Task list:
A) Copy out the stretch of the seafood labeling article from "Some of the" through "and Drug Administration." word for word.
B) Write the next part of the article on seafood labeling fraud, starting after its final sentence.

Source document:
|---|

Frequent Fraud in Seafood Labeling

Written by on June 5, 2011 in Policy & Ocean Law

Emily Tripp
Senior Writer

Scientists have begun to uncover extensive seafood labeling fraud in supermarkets and restaurants.  The use of gene sequencers proved that in many cases cheap fish is being substituted for expensive species, and overfished species are being sold as species that are still abundant.

Some of the most common label “mix-ups” include:

Atlantic Mahi Mahi

Atlantic Mahi Mahi

  • Yellowtail for mahi-mahi
  • Nile perch for shark
  • Tilapia for just about any white flakey fish

Recent studies by researchers in North America and Europe have consistently found that 20 to 25 percent of seafood products they check are falsely labeled.  This is creating complaints that regulators are negligent in monitoring seafood.

“Customers buying fish have a right to know what the heck it is and where it’s from, but agencies like the F.D.A. are not taking this as seriously as they should,” said Michael Hirshfield, chief scientist of the nonprofit group Oceana, referring to the Food and Drug Administration.

Last week, Oceana released a new report titled “Bait and Switch: How Seafood Fraud Hurts Our Oceans, Our Wallets and Our Health.”  In some species, rates of fraud were found to run as high as 70 percent; because of this, the United States needs to “increase the frequency and scope” of its inspections.

DNA barcoding looks at gene sequences in the flesh of the species.  “The genetics have been revolutionary,” said Stefano Mariani, a marine researcher at University College Dublin.  “The DNA bar coding technique is now routine, like processing blood or urine. And we should be doing frequent, random spot checks on seafood like we do on athletes.”

|---|

Entries provided:
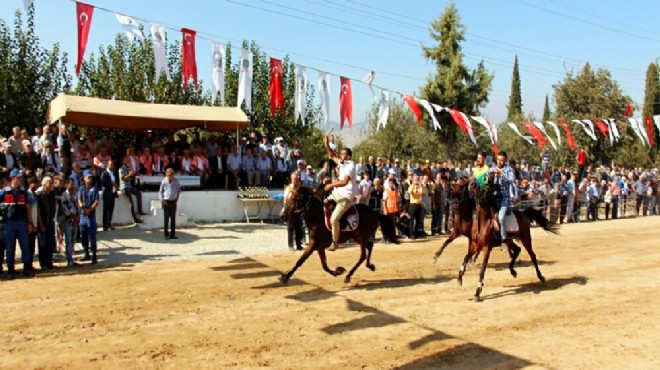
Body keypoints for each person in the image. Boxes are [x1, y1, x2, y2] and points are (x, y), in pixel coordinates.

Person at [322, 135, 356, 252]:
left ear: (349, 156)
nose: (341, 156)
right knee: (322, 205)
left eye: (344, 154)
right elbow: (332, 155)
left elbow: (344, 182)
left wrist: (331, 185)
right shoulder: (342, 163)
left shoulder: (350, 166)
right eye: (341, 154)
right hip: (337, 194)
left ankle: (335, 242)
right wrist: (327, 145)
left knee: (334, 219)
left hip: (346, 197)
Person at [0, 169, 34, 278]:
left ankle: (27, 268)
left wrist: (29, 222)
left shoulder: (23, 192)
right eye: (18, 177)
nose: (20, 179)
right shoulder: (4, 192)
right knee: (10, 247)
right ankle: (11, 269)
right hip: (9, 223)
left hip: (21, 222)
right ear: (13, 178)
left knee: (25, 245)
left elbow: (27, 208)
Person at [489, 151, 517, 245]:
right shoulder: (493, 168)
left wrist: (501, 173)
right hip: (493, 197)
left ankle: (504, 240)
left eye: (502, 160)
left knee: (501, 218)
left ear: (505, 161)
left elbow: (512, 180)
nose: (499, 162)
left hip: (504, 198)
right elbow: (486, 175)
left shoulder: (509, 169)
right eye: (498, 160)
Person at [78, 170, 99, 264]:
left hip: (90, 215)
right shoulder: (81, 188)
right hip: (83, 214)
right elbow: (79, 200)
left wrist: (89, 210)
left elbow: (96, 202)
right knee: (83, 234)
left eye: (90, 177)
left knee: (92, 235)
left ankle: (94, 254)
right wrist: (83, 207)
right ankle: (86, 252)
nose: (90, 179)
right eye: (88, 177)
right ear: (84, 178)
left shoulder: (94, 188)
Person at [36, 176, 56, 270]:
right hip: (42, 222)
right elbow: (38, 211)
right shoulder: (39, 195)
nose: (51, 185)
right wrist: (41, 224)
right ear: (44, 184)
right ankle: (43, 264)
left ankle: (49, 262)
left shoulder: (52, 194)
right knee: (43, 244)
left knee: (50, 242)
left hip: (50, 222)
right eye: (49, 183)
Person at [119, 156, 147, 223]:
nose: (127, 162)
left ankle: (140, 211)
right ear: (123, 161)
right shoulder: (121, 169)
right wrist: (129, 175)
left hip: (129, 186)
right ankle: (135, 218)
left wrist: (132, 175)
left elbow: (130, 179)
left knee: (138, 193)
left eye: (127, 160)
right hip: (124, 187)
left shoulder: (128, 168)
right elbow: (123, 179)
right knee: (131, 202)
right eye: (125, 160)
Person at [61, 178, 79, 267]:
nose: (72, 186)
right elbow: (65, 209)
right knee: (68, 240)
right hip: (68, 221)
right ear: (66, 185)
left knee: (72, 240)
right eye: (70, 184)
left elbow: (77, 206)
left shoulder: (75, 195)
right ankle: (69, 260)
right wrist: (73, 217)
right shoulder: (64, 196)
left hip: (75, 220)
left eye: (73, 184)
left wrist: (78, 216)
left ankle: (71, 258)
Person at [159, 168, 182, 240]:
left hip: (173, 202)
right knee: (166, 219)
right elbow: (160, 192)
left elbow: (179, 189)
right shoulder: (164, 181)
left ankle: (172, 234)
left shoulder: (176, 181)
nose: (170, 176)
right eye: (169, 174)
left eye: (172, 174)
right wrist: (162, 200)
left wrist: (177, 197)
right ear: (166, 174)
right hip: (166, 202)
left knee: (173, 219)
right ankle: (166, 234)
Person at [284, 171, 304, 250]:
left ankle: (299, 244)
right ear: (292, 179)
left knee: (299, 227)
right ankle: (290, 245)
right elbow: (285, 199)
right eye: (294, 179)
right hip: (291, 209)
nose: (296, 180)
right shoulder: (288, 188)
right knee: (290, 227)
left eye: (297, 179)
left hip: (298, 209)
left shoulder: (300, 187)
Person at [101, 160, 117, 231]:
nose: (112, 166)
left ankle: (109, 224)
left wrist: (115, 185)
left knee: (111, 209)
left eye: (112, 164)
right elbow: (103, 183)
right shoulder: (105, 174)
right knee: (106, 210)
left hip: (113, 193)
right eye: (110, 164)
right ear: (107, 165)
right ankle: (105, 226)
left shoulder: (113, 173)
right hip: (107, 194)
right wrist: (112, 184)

|---|

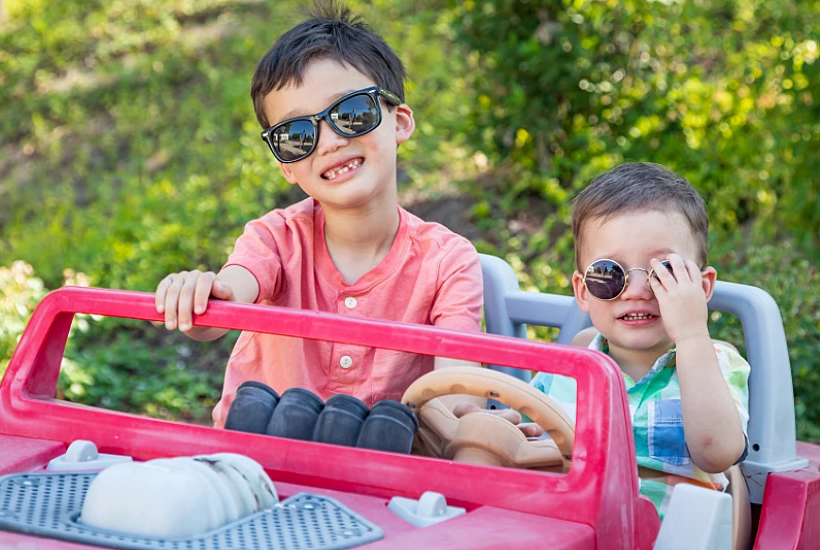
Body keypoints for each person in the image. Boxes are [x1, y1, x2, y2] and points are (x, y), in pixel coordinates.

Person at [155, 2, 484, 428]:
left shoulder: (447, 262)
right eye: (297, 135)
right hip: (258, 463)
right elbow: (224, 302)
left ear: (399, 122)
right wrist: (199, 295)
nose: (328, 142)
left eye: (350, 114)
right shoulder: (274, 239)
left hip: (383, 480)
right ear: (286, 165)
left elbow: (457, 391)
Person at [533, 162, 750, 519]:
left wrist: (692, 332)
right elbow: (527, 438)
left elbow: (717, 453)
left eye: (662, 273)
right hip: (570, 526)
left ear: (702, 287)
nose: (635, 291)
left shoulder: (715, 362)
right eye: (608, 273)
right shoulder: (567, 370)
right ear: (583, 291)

|---|

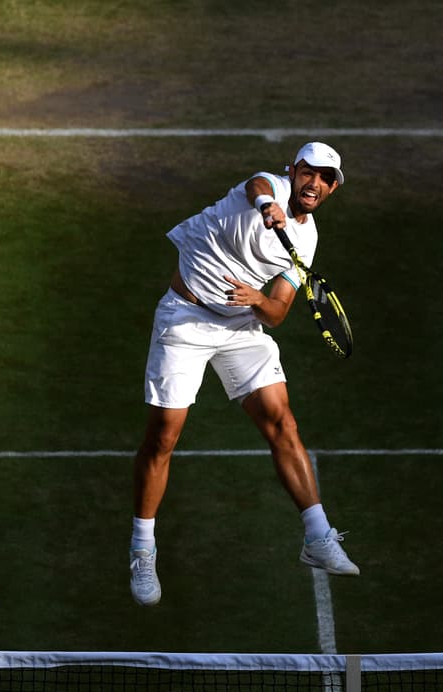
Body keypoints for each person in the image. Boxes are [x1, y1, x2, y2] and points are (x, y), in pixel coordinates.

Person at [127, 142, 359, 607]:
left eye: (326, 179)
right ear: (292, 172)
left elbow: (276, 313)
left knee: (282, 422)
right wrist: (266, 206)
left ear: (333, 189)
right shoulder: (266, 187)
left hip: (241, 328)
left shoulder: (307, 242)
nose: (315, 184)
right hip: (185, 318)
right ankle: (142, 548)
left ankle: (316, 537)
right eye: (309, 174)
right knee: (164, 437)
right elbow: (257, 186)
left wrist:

|---|

Expected outputs:
A)
Some of the most common label “mix-ups” include:

Atlantic Mahi Mahi

Atlantic Mahi Mahi

  • Yellowtail for mahi-mahi
  • Nile perch for shark
  • Tilapia for just about any white flakey fish

Recent studies by researchers in North America and Europe have consistently found that 20 to 25 percent of seafood products they check are falsely labeled.  This is creating complaints that regulators are negligent in monitoring seafood.

“Customers buying fish have a right to know what the heck it is and where it’s from, but agencies like the F.D.A. are not taking this as seriously as they should,” said Michael Hirshfield, chief scientist of the nonprofit group Oceana, referring to the Food and Drug Administration.

B)
Unfortunately, regulating the seafood industry has never been an easy task; without fins or scales, it can be extremely difficult to distinguishing some steaks or fillets.  Whole fish are easy to identify, but since a lot of the seafood arrives frozen, pre-packaged and some topped with sauce, it can be a nearly impossible task to identify them by looks alone.

With new genetic techniques, genetic sampling is less difficult and less expensive than it used to be.  Today, the sampled gene sequence is compared with an electronic reference library that now contains 8,000 varieties of fish.  The library has expanded with new species added by biologists over the last five years.  Testing is now relatively cheap: commercial labs charge about $2000 for 100 fish samples, but for labs who own their own equipment, the cost is only about $1 per sample.

In March, the F.D.A. issued an alert to inspectors about mislabeled fish–they also hope to use its new gene sequencing equipment on a regular basis by the end of 2011.  With any luck, this new level of policing could allow hundreds of thousands more samples to be analyzed every year.

While we are now headed in the right direction, it will take time to get this global problem under control.

Dale Sims, chief fishmonger for Cleanfish, a San Francisco-based supplier of high-end sustainable seafood said, “It infuriates me but it’s hard to correct.  I’m embarrassed to say that there’s been a lot of fragmentation in this industry.  So if someone is unscrupulous, it’s been easy to get away with it.”

“If you’re ordering steak, you would never be served horse meat,” said Dr. Hirshfield of Oceana. “But you can easily be ordering snapper and get tilapia or Vietnamese catfish.”

This problem continues to be unfair, as unknowing consumers may be ordering food they think is sustainable and safe, but is really endangered or high in mercury.  It also raises other questions of trust: if the seafood is mislabeled, who’s to say the country of origin, health warnings, and even the date isn’t also false?

In Europe, by law, the fishery must be included on the label, but in the U.S., only the country of origin is required (although it is often the country where the fish was processed, not the country where it was caught).  Today, 84 percent of seafood consumed in the United States is imported.

DNA barcoding is becoming more accessible every year and scientists predict the use of hand-held detectors within the decade.  “Everyone should be using this technique — there should be spot checks and fines,” said Dr. Hebert of the DNA bar coding project.  “If there were no speed traps and radar checks, there would be a lot more speeding.”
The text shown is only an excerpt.